Flatiron Data Science Project - Capstone Food and Computer Image

Prepared and Presented by: Melody Peterson
Presentation PDF
Blog Post

Business Problem

For this analysis I will be working as a Data Scientist for a grocery store that is looking to discover insights from sales data that could be used for targeted direct mail marketing (specific coupons mailed to customers), targeted email marketing ("An item you like has gone on sale!"), and online shopper recommendations to 'add to cart' based on similar items and also based on items other people who bought that item have purchased.

Skills demonstrated:

  1. Data Clustering on users
  2. Recommendation systems - Content-based filtering and Collaborative filtering
  3. NLP product search engine
  4. Market Basket analysis
  5. FLASK Website interface

Data

This data was retrieved from Kaggle and was provided by Instacart for a market basket analysis competition in 2018.

The data is divided into 6 files:

Aisles.csv: 134 Unique aisle numbers and descriptions
Departments.csv: 21 Unique department numbers and descriptions
Products.csv: 49,688 Unique product ids, with description, aisle id, and department id
Orders.csv: 3,421,083 Unique order id, with user id, order number, order_dow, order_hour_of_day, days_since_prior_order, and eval_set indicating if the order is in train, prior, or test
Order_products__train.csv: Order id, product id, add to cart order, and reorder indicator
Order_products__prior.csv: Order id, product id, add to cart order, and reorder indicator

Data Schema

Modeling Process

Exploratory Data Analysis

View the EDA notebook

Useful information can be derived from just exploring the purchasing patterns in the data. We can see which aisles and departments are ordered from the most and even down to the product level. We can see the typical number of items in each order and how many days users go before their next order. As an example, the most ordered departments can be seen below.

Countplot

Clustering

View the Clustering notebook

After EDA and merging of the tables together, my first step was to cluster the users using a KMeans unsupervised clustering. The clustering took into account how many purchases each user made from each aisle, as well as information such as number of days between orders and total number of orders placed. As I added more clusters, the results continued to improve with more and more well-defined and separate clusters. In the interest of practicality, however, I felt that more than 20 separate clusters of users began to be less feasible to separately market to each one.

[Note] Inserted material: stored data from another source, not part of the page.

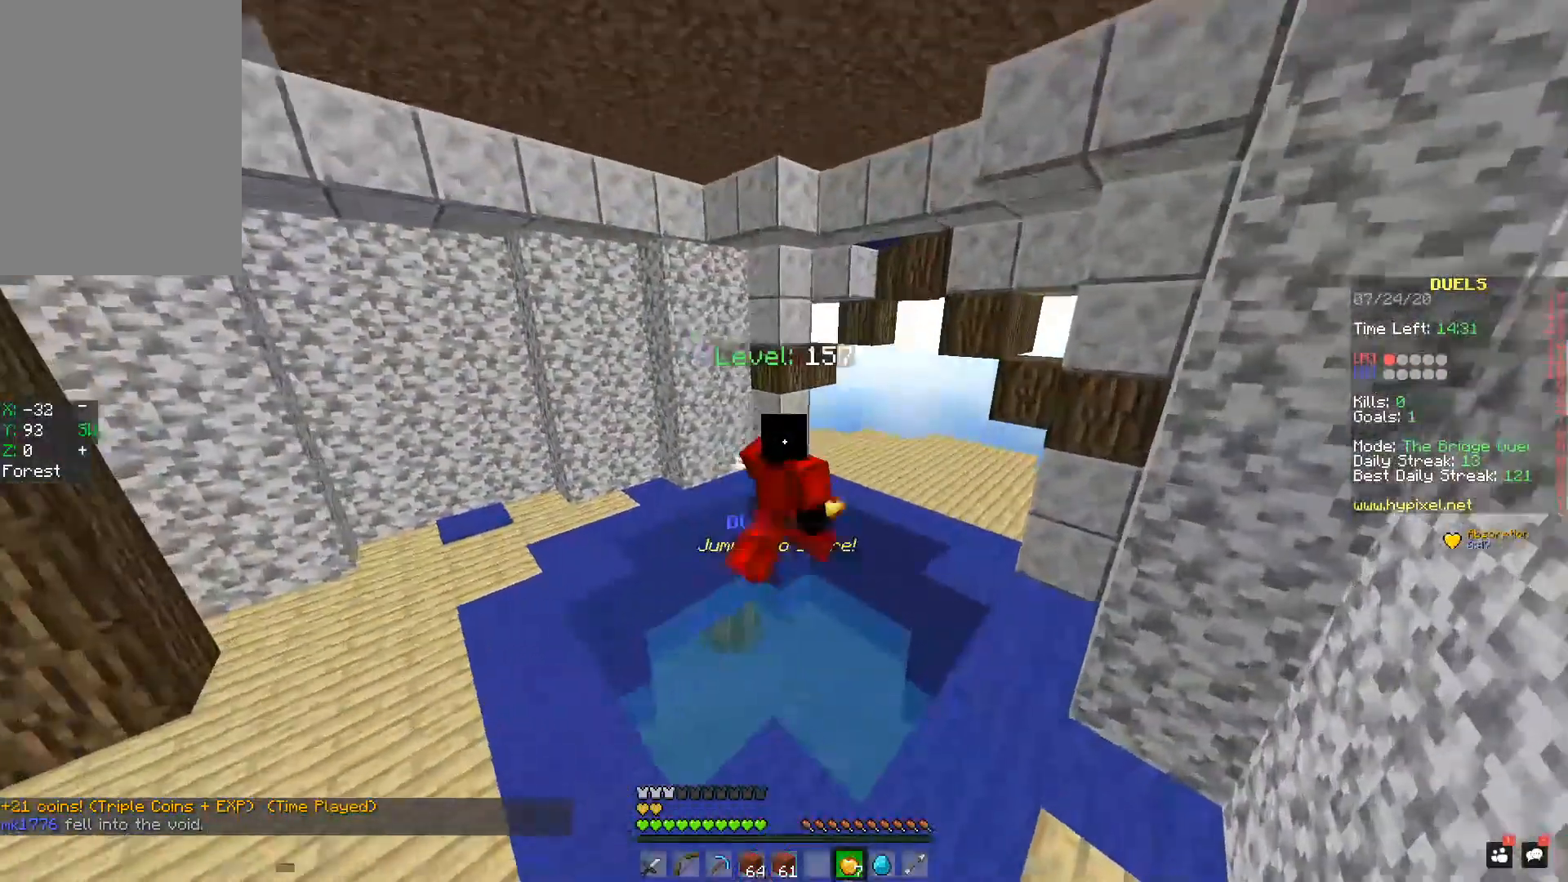
{"keys": ["w"], "mouse": ["right"], "events": [[166, "mouse_left", "up"], [267, "mouse_left", "down"], [317, "mouse_left", "up"]]}
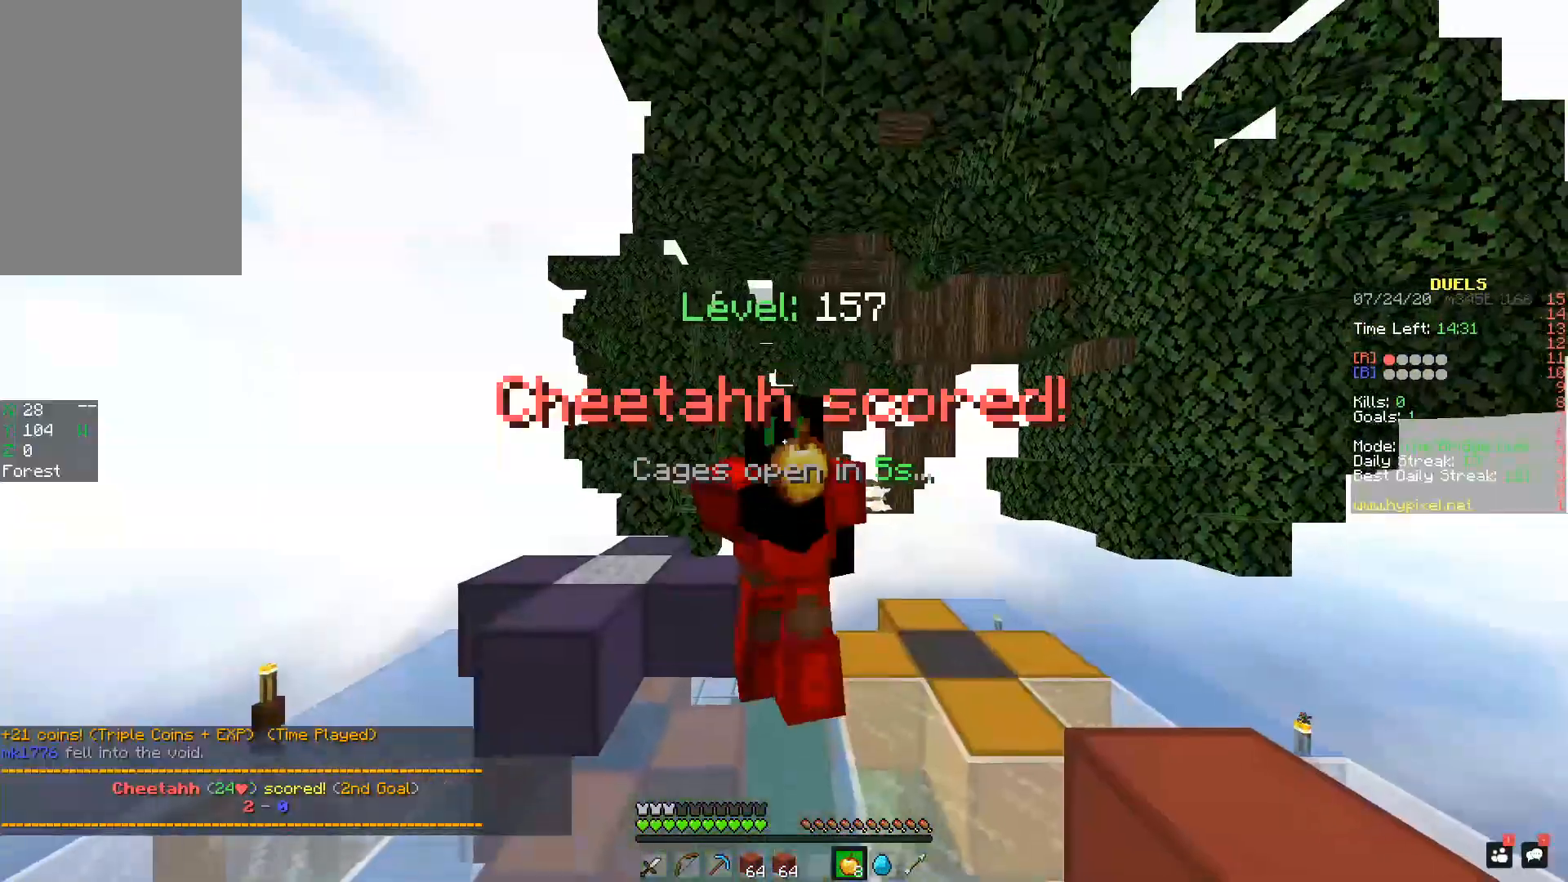
{"keys": ["w"], "mouse": ["left", "right"], "events": [[200, "mouse_left", "down"]]}
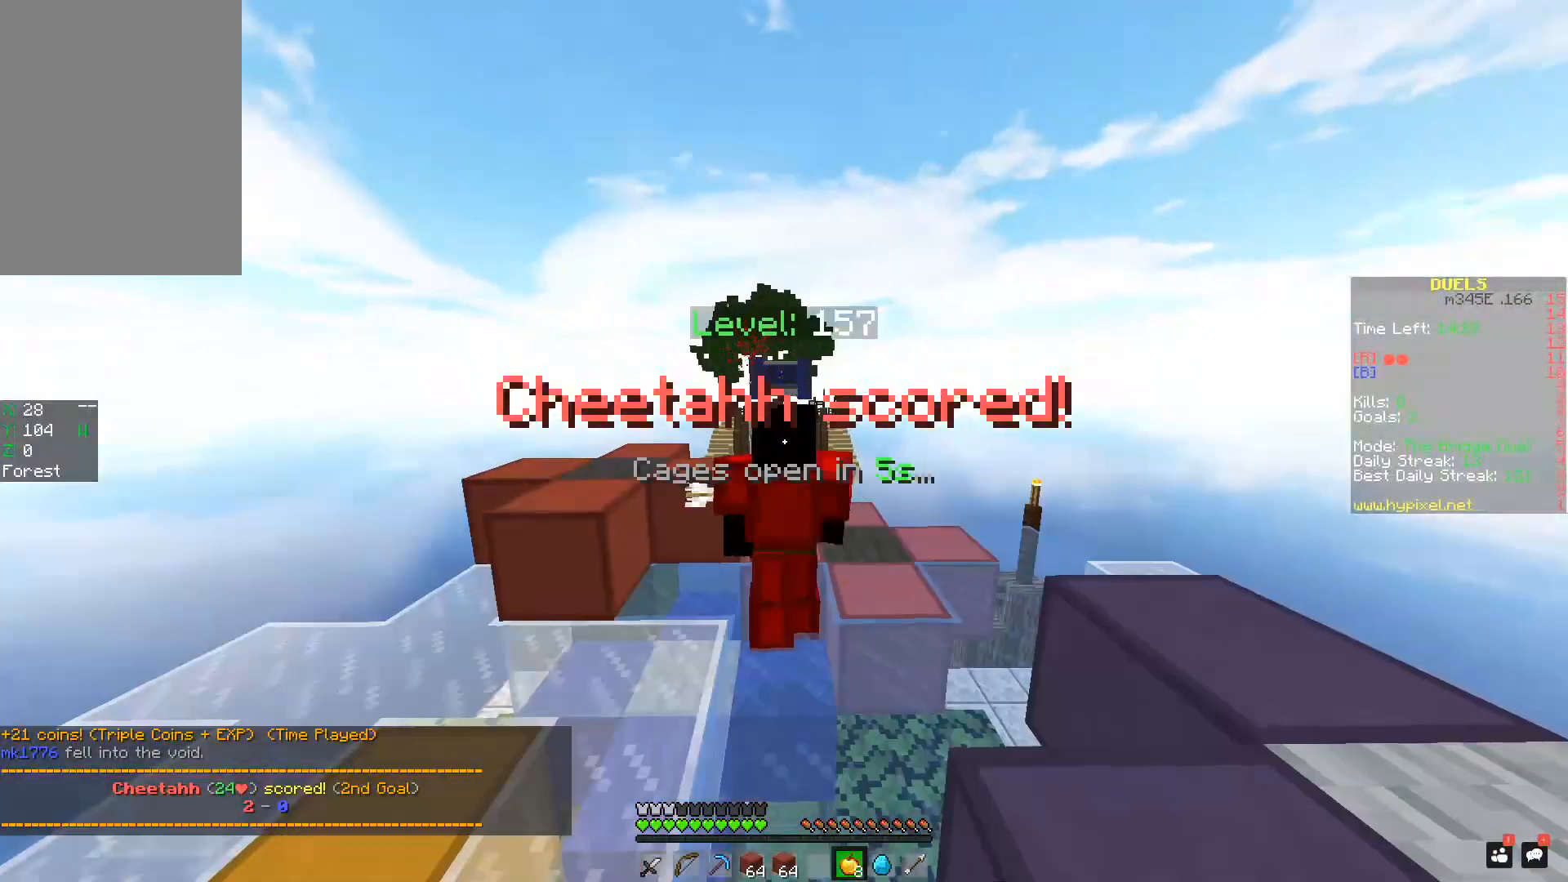
{"keys": [], "mouse": ["left", "right"], "events": [[66, "mouse_left", "up"], [200, "mouse_left", "down"], [267, "w", "up"]]}
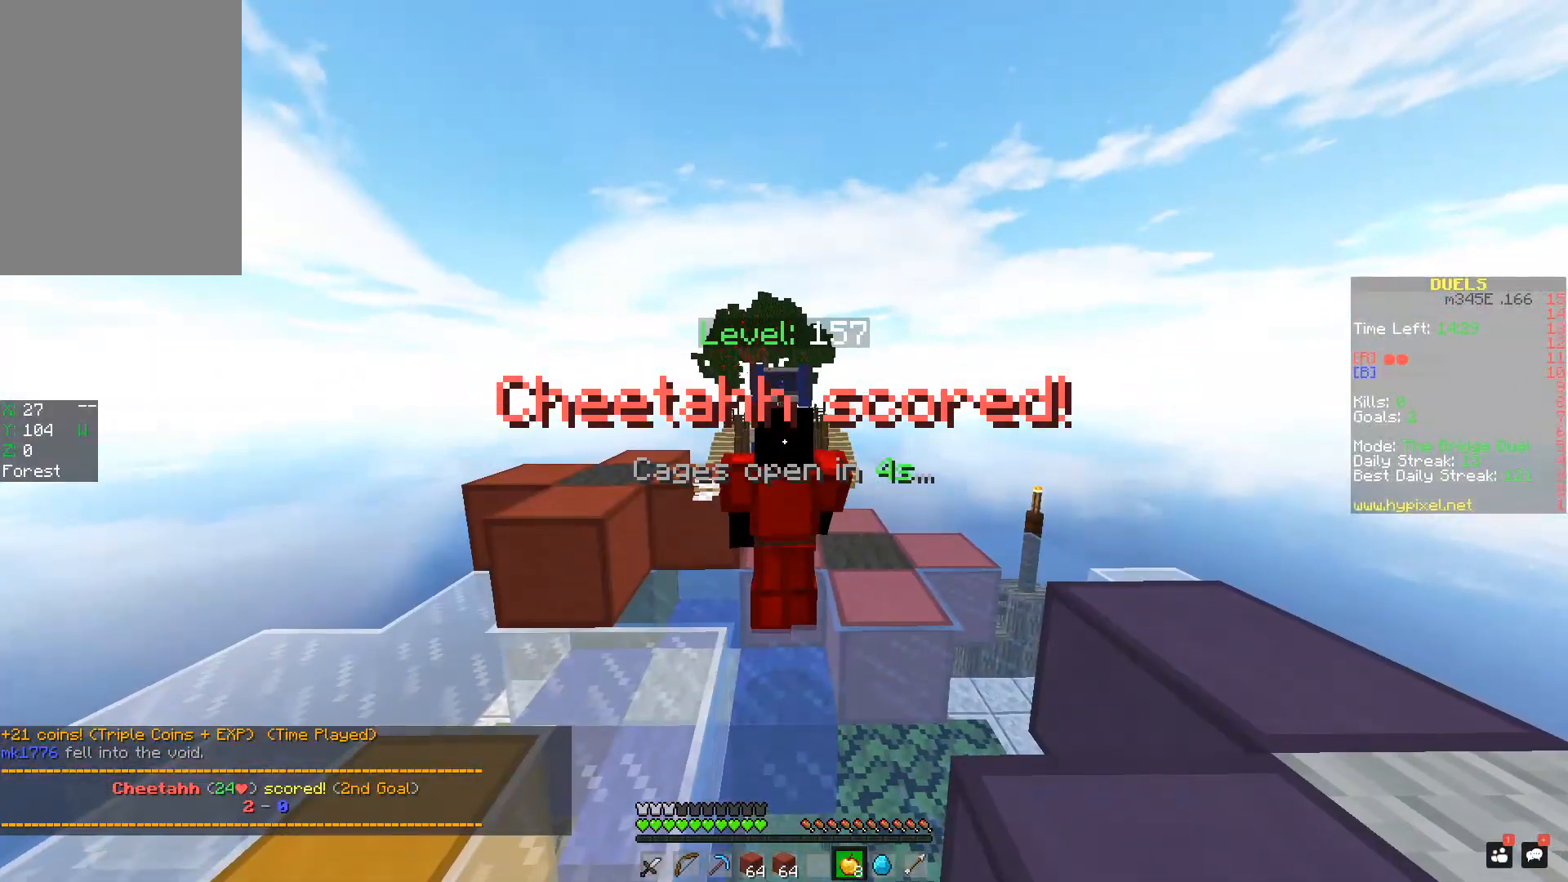
{"keys": [], "mouse": ["right"], "events": [[217, "mouse_left", "up"], [267, "mouse_left", "down"], [334, "mouse_left", "up"], [368, "mouse_left", "down"], [484, "mouse_left", "up"]]}
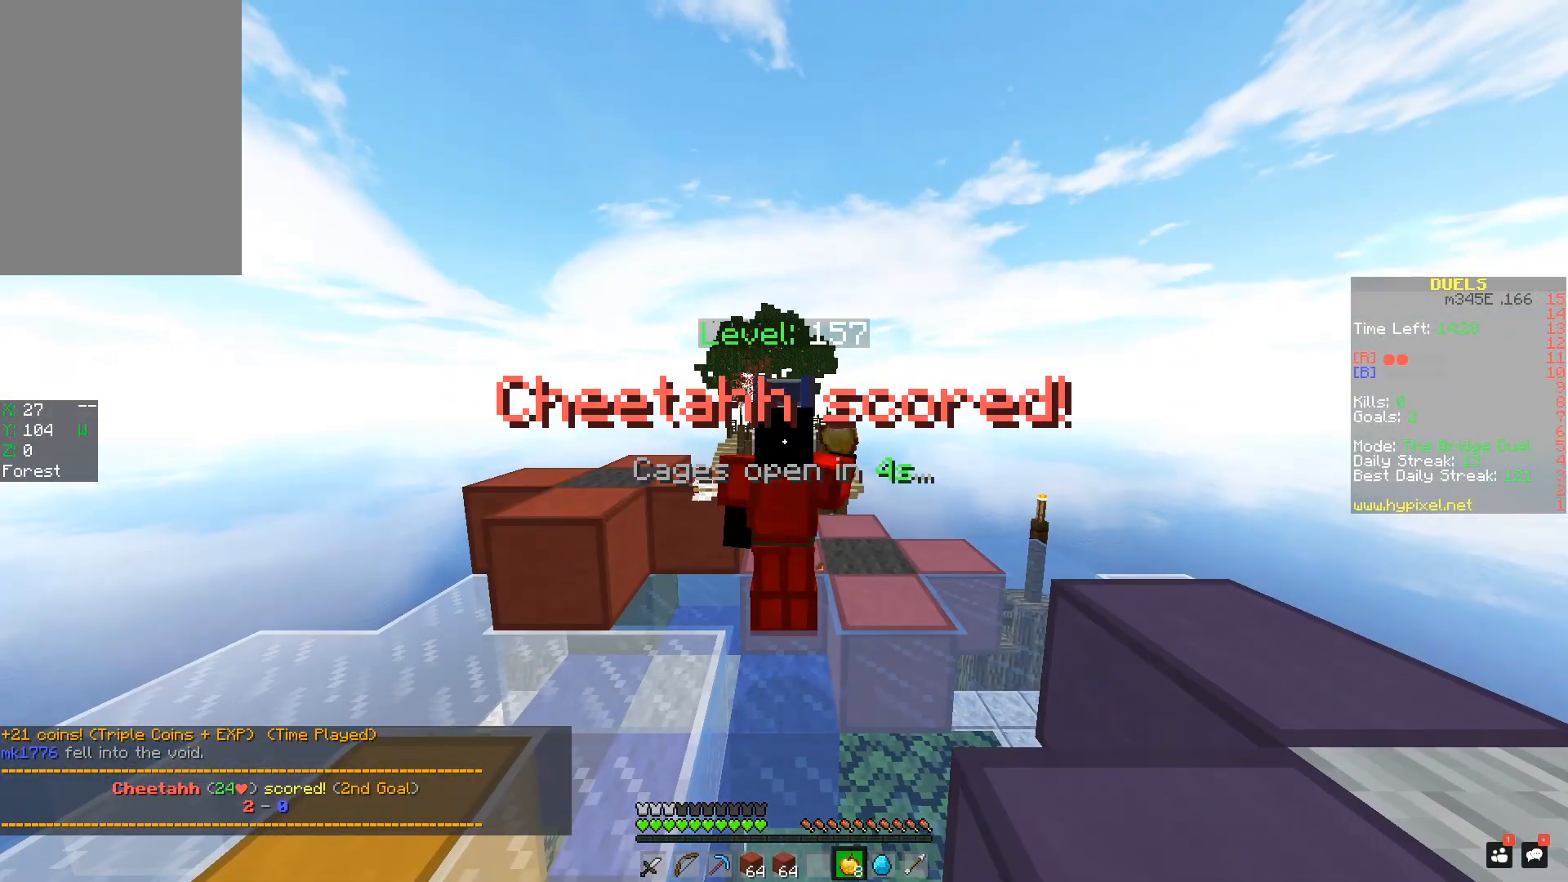
{"keys": [], "mouse": ["right"], "events": []}
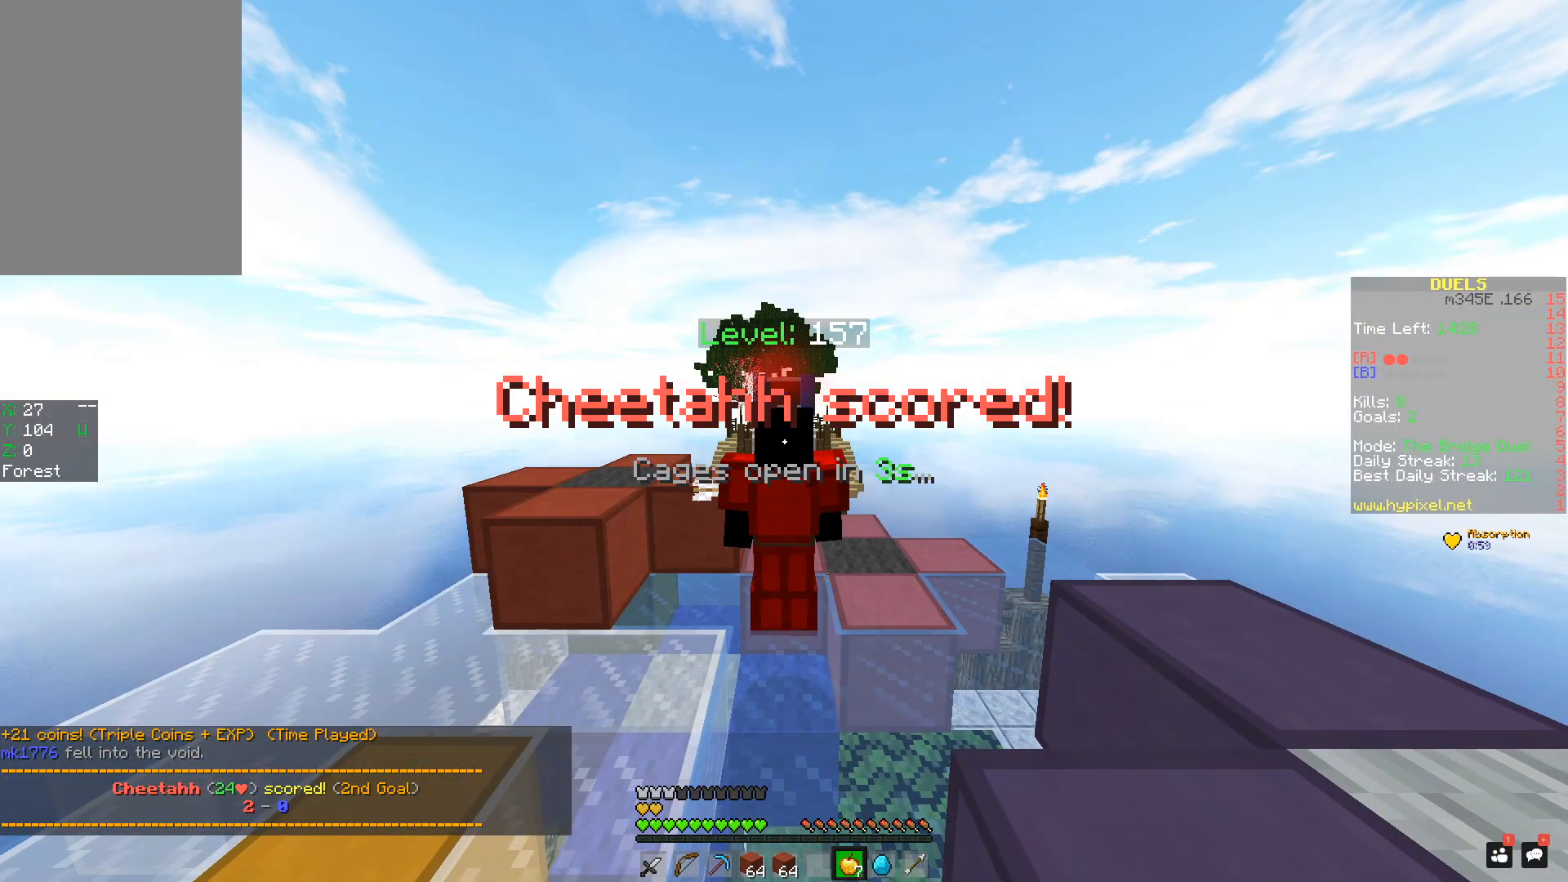
{"keys": ["w"], "mouse": ["left", "right"], "events": [[317, "w", "down"], [468, "mouse_left", "down"]]}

For visualizing the clusters I used t-SNE dimensionality reduction to give each cluster only 3 attributes, lending itself to a 3D model as seen below using Matplotlib. I also made this graph using Plotly for more interactivity if used in a dashboard for analysis.

Scatterplot

This heatmap also shows the differences in the clusters, particularly which grocery aisles are most purchased by each cluster.

Heatmap

I also felt it would be important to analyze the buying power of each cluster, as measured by orders per users, products per user, and percentage of users in each cluster. Sorting these statistics different ways shows interesting results depending on what you are looking for. We can see that cluster 8 orders a very large number of products per user, but overall cluster 8 represents a small portion of all of the users. Cluster 12 represents over 50% of all of the users, but only 25% of the orders and only 17% of the products.

NLP Search engine

View the NLP notebook

Next I chose to generate recommendations for a user based on the product name, aisle, and department. This would basically function as a search engine so the user could enter any text data and products most similar to that text would be displayed. I stemmed the text data (basically removing suffixes) and used a count vectorizer to generate numerical representations of the words. Then when a search is entered, the search goes through the same stemming and vectorizing and is compared to the existing product base using cosine similarity (a measure of the size of the angle generated between the word vectors.)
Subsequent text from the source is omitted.